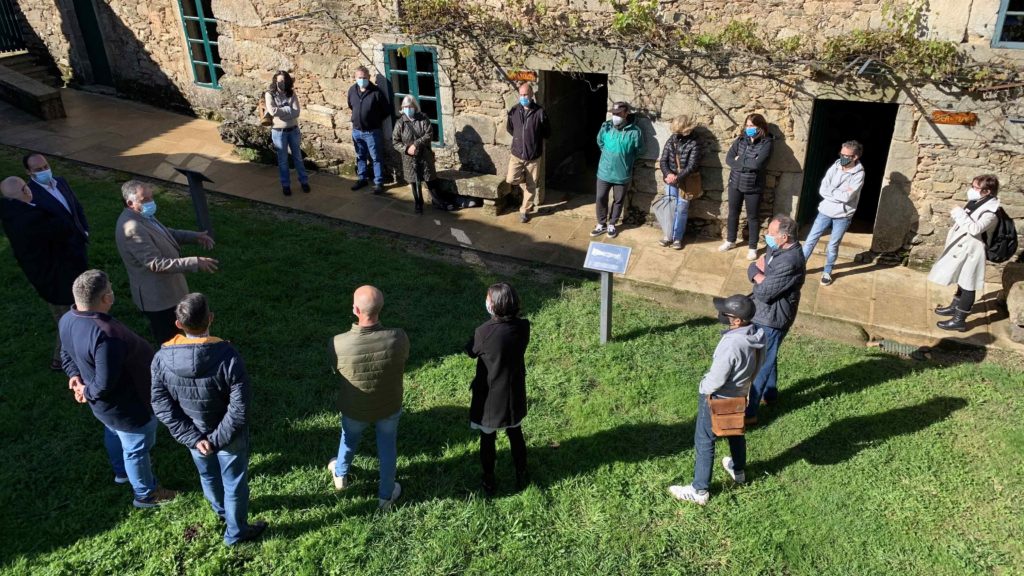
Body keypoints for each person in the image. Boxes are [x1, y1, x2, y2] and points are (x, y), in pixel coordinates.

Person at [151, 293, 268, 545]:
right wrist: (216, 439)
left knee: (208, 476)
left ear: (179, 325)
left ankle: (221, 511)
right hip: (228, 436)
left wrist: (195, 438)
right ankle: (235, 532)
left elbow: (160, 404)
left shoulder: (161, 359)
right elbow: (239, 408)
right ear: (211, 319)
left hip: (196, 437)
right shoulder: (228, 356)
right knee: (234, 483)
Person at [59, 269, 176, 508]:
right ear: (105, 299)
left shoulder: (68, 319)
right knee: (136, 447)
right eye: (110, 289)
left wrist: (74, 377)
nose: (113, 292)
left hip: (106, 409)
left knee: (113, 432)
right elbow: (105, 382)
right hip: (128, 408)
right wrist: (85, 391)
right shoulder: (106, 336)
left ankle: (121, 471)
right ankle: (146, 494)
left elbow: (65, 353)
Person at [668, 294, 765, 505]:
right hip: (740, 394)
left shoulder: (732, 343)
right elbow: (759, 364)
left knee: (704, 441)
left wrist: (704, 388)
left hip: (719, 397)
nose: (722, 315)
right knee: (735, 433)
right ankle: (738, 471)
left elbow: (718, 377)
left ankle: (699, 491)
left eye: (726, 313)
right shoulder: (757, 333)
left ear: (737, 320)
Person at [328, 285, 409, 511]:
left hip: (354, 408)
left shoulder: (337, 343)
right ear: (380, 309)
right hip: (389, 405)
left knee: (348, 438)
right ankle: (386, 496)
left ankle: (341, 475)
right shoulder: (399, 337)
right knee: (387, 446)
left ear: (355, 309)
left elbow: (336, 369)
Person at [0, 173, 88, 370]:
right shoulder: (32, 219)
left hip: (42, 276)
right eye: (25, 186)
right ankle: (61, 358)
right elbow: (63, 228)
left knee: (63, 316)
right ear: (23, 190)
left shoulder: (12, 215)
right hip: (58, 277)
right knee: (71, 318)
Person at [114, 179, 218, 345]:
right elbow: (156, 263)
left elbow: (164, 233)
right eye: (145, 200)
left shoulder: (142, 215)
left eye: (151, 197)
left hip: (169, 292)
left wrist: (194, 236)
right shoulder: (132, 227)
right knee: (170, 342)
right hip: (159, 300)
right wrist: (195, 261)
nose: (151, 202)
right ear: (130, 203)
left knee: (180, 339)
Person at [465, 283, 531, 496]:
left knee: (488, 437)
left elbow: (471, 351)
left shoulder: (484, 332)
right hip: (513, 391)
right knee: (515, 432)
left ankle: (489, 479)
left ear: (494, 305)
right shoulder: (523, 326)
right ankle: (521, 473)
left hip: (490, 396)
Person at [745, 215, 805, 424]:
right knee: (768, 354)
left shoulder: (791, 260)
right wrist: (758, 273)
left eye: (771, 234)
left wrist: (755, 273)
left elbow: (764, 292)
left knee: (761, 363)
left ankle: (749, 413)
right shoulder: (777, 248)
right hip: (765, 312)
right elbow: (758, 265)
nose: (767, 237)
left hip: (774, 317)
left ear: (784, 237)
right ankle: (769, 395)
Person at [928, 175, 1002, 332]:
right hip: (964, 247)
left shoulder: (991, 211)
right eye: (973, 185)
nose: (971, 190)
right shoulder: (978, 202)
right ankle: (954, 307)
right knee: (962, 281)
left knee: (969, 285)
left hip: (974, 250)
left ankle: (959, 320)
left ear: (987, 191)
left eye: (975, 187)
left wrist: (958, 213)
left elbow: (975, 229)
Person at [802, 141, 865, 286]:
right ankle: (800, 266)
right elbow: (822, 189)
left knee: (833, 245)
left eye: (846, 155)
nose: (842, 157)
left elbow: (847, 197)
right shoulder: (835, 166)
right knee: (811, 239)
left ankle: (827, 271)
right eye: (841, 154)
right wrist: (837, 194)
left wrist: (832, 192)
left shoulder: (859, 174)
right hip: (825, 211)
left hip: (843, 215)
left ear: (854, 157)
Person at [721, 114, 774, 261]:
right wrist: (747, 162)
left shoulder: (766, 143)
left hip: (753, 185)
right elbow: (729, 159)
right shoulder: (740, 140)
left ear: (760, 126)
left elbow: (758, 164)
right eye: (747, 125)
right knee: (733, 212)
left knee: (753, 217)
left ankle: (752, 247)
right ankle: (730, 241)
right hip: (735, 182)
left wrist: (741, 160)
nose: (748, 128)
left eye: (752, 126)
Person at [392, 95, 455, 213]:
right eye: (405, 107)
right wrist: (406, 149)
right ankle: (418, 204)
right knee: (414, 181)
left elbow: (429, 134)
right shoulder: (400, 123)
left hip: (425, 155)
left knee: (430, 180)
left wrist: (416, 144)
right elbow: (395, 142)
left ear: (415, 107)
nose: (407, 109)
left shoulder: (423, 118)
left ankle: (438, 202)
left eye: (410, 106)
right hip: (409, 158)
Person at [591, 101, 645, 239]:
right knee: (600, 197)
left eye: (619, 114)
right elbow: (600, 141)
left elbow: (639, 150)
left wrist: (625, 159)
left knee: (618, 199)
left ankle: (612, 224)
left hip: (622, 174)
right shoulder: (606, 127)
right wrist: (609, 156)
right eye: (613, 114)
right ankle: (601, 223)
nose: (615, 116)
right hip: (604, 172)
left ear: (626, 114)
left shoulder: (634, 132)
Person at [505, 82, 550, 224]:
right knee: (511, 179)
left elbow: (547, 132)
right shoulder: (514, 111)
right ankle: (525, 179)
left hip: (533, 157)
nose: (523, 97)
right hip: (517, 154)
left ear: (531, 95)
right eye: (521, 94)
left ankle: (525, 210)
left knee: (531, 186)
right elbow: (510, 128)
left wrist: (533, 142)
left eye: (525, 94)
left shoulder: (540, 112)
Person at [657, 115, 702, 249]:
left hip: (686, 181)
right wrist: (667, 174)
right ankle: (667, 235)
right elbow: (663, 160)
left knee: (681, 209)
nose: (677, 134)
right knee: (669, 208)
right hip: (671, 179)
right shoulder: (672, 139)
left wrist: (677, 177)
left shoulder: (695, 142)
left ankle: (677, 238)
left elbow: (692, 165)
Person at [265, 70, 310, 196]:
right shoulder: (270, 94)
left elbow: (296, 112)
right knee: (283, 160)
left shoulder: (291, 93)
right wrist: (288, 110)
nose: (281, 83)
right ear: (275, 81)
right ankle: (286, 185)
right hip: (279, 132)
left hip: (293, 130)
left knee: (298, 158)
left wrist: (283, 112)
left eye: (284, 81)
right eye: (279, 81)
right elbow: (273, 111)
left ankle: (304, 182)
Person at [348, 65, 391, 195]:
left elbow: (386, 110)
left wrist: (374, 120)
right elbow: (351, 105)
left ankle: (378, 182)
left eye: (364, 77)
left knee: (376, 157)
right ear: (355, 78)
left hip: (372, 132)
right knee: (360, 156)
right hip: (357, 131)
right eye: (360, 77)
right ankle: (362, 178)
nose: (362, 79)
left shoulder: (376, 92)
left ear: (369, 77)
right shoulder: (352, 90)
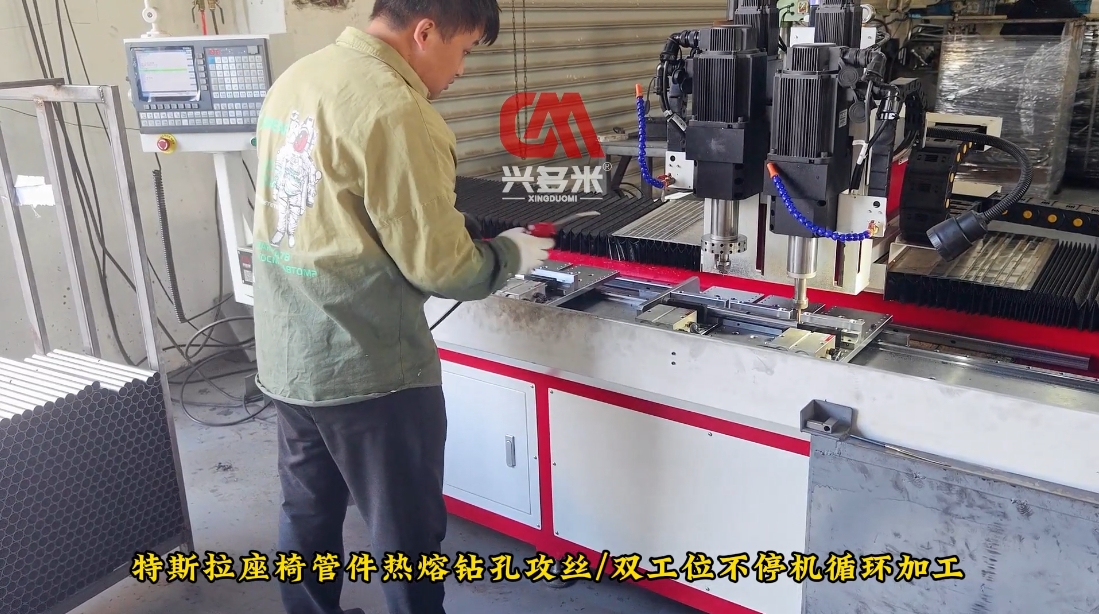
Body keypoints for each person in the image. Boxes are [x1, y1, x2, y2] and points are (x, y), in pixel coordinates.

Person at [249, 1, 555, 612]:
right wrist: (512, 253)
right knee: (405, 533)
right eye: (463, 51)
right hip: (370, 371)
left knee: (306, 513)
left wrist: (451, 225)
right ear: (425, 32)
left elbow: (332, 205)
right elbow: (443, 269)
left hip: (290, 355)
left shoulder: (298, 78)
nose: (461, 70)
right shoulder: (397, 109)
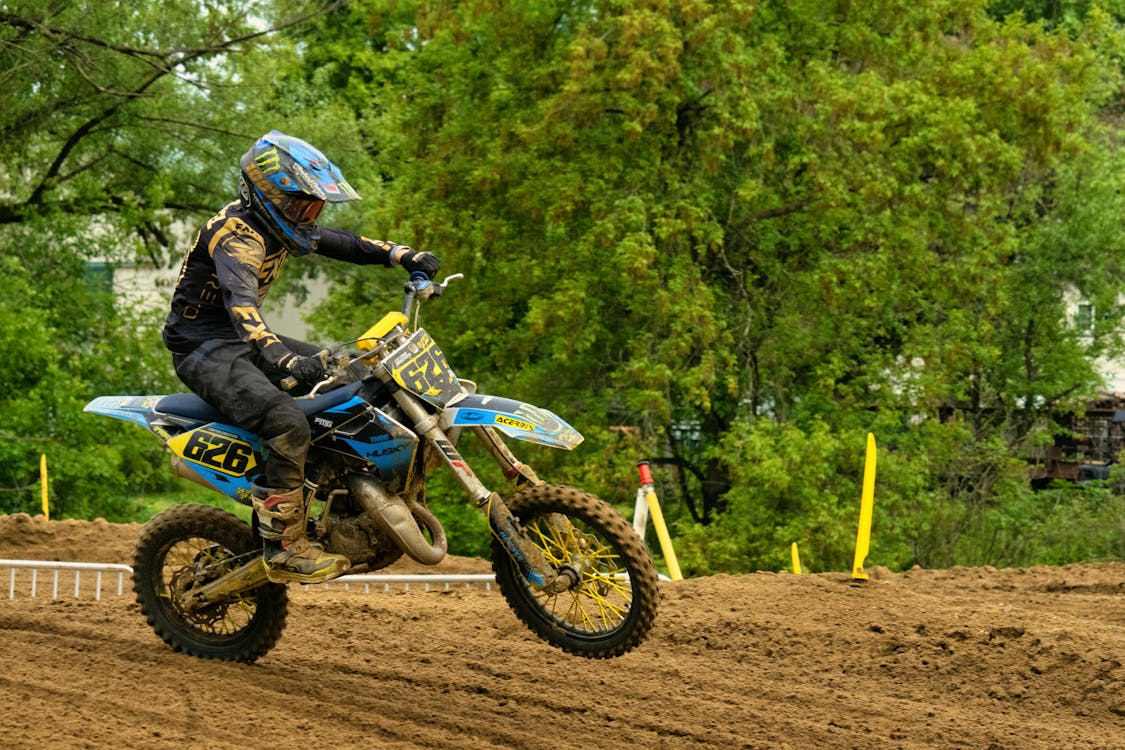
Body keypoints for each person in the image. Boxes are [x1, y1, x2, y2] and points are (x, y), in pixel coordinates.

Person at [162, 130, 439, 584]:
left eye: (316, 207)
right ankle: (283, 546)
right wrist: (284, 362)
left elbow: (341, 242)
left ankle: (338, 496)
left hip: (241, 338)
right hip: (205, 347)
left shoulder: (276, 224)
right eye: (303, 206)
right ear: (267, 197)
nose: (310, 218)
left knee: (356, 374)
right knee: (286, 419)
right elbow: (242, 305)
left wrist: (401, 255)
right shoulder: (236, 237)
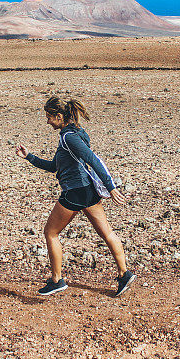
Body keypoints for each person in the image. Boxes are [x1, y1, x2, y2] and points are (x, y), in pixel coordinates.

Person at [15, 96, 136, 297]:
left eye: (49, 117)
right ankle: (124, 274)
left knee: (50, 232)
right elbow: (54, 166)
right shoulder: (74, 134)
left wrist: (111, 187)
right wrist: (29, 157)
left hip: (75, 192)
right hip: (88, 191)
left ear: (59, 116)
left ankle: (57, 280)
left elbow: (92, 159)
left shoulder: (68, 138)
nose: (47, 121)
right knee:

## [Work order]
For this exercise, repeat exactly the lines of the data above from the one with "right wrist: (288, 110)" down to the one with "left knee: (376, 157)", both end lines included.

## [Exercise solution]
right wrist: (288, 110)
nose: (281, 83)
right ear: (275, 81)
right ankle: (286, 185)
right hip: (279, 132)
left hip: (293, 130)
left knee: (298, 158)
left wrist: (283, 112)
left eye: (284, 81)
right eye: (279, 81)
right elbow: (273, 111)
left ankle: (304, 182)
Person at [348, 65, 391, 195]:
left elbow: (386, 110)
left wrist: (374, 120)
right elbow: (351, 105)
left ankle: (378, 182)
left eye: (364, 77)
left knee: (376, 157)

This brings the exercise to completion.